The mild re-tightening in the market last month was not enough to stabilize prices, at least not yet. For example, the MLS HPI index, which adjusts for quality and compositional changes in the sales mix, fell another 0.8% m/m, for the fourth consecutive drop. Not unlike the sales figures, prices are a glass half-full/half-empty story—they are up 2.6% from last February's recent low (and up 0.7% y/y), but are now down 13% from the peak reached in Feb/22.
As usual, there were many regional cross currents last month. Among the larger cities, Toronto and Ottawa saw the biggest monthly bounce, followed by Winnipeg (see table), but all saw at least some modest gains. Yet, notably, for all of 2023, there was actually very little regional variation in activity, with most cities posting sales declines of close to the national norm (of -11%)—even Calgary sales fell 10% last year. Average transactions prices (which don't adjust for sales mix) rose in all major cities on a year-on-year basis, led by double-digit gains in Halifax and Regina, but were down 3.6% for all of last year (a few cities bucked the trend, led by a 3.7% rise in Calgary).

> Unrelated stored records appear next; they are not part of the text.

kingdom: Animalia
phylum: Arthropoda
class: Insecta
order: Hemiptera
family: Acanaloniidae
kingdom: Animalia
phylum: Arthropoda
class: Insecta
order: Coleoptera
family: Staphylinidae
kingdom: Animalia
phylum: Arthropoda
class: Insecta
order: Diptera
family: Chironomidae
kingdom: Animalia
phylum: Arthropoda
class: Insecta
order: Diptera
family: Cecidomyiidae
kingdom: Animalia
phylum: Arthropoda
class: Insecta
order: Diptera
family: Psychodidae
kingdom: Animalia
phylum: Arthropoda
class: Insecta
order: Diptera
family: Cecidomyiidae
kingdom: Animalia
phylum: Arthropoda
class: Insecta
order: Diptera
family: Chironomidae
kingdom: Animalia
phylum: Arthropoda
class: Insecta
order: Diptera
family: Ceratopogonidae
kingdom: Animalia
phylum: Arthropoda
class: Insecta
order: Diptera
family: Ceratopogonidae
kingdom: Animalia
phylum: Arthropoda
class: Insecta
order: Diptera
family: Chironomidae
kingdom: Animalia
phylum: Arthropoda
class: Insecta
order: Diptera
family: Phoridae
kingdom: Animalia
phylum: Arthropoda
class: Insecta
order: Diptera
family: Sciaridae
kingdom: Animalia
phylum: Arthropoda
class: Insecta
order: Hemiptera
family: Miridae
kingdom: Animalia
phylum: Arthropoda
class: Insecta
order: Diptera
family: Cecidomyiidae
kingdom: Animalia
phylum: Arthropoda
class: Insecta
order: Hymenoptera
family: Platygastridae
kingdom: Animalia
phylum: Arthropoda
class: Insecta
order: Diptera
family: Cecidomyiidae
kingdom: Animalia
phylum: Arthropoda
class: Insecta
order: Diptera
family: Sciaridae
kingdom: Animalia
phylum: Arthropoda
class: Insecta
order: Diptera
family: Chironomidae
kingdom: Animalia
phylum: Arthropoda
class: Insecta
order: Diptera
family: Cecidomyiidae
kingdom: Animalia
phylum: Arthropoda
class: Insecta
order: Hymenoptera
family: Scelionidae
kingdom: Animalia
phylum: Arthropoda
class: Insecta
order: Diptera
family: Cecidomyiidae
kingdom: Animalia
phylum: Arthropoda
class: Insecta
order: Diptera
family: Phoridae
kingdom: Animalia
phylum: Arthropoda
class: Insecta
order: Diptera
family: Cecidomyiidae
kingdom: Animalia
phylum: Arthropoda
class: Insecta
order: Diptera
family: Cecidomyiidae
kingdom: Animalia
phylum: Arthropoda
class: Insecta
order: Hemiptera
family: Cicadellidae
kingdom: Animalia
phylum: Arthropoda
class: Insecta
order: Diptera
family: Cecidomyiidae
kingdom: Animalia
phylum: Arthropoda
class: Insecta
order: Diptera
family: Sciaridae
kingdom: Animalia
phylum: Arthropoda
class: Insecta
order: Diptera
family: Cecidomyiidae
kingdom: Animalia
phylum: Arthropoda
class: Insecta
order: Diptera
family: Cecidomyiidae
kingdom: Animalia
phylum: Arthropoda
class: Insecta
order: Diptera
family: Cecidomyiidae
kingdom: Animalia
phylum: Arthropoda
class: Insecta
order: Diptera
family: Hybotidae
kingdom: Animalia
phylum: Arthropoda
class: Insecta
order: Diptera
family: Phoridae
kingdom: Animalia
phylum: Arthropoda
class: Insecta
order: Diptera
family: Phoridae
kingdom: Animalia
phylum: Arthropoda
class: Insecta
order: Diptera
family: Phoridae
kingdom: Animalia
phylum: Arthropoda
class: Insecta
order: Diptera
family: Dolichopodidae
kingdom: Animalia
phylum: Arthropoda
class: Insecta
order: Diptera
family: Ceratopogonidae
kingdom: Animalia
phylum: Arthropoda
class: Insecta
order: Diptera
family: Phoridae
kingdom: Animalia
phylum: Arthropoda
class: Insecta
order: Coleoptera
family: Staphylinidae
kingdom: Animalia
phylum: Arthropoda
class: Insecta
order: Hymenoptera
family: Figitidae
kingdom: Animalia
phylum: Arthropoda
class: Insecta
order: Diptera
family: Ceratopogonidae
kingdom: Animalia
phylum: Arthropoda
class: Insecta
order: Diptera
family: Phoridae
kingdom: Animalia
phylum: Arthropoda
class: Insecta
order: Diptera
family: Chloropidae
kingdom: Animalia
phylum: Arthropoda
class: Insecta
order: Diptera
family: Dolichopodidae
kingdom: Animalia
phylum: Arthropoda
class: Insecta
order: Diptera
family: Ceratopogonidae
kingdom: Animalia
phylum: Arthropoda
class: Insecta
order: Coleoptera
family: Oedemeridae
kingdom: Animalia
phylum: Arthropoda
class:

Looking ahead to 2024, it's notable that even CREA seemed a bit cautious on the outlook, even with this weather-aided rebound in December sales. One big plus for the market is the recent plunge in bond yields, which has carved the all-important five-year GoC by more than 110 basis points from the peak just three short months ago. This rapid descent has translated into falling long-term mortgage rates, no doubt reviving sentiment. In addition, fiery population growth, still-decent employment gains, and rapidly rising rents are keeping important support squarely under demand. Our official call is for sales to be roughly flat in volume terms this year, and for the HPI to dip another 4% on average (after a 5.9% drop in 2023), but the sudden drop in long-term rates suggests the risks to those calls are to the high side. A potential stirring in the housing market may be one of the key reasons the Bank of Canada is doggedly sticking with a hawkish narrative, concerned that a quick turn in housing could inflame smoldering inflation pressures.